Charlie McCormack

Personal information
- Full name: Charles McCormack
- Date of birth: 29 April 1895
- Place of birth: Garnkirk, Scotland
- Date of death: 1975 (aged 79–80)
- Place of death: Glasgow, Scotland
- Height: 5 ft 8 in (1.73 m)
- Position(s): Right back

Senior career*
- Years: Team / Apps / (Gls)
- –: Bellshill Athletic
- 1915–1924: Third Lanark / 234 / (4)
- 1924–1928: Hamilton Academical / 101 / (7)
- 1928–1929: Ayr United / 2 / (0)
- Total:  / 337 / (11)

= Charlie McCormack =

Scottish footballer

Charles McCormack (29 April 1895 – 1975) was a Scottish footballer who played as a right back, mainly for Third Lanark and Hamilton Academical, as well as a short spell at Ayr United before retiring.

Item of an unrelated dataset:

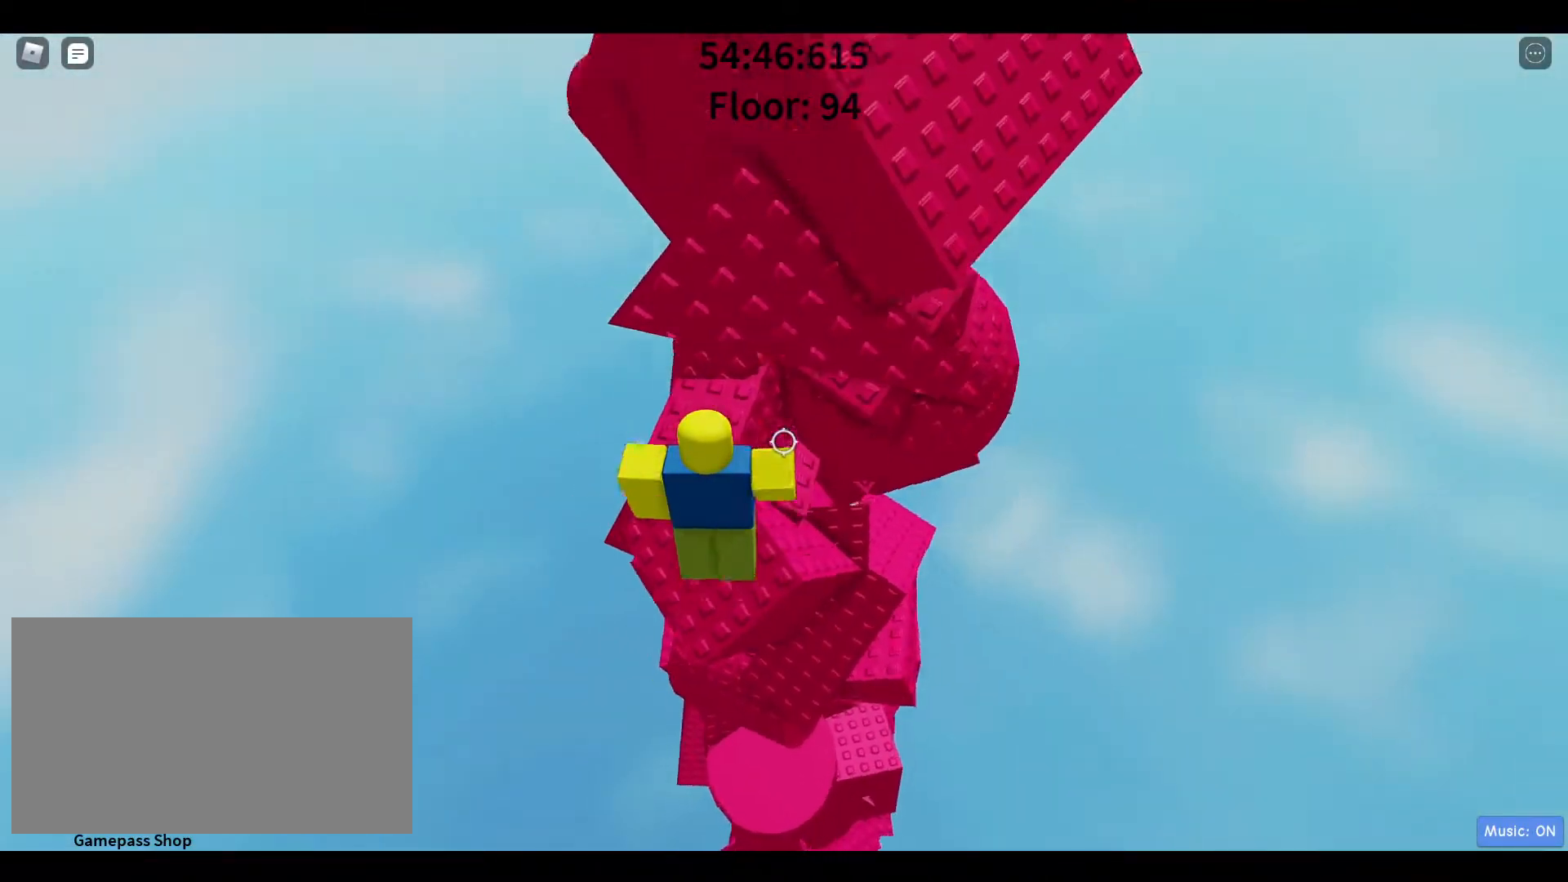
{"keys": [], "mouse": [], "events": [[117, "space", "up"], [267, "d", "down"], [350, "d", "up"], [450, "w", "up"]]}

He made more than 350 appearances in the Scottish Football League's top division and the Scottish Cup across 14 seasons but won no major trophies, the closest he got being a defeat to Rangers in the Glasgow Cup final in 1923. He was involved in a memorable match while playing for Hamilton against Rangers in 1927: required to take over as goalkeeper when Alex Binnie suffered a broken leg, his team were awarded a penalty which he scored, and the opposition then missed a penalty of their own. Rangers eventually equalised but McCormack made several saves and Accies held out for a draw.

McCormack toured North America in the summer of 1921 with 'Scotland' (in reality, Third Lanark with a number of capable guest players); no other representative honours came his way.